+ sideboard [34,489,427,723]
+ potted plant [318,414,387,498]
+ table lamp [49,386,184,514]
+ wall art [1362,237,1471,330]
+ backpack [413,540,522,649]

Instructions to follow: Exactly the lines from the one containing "potted plant [318,414,387,498]" through the last line of the material above are to be returned, with nothing else.

Answer area:
+ potted plant [318,414,387,498]
+ table lamp [49,386,184,514]
+ wall art [1362,237,1471,330]
+ backpack [413,540,522,649]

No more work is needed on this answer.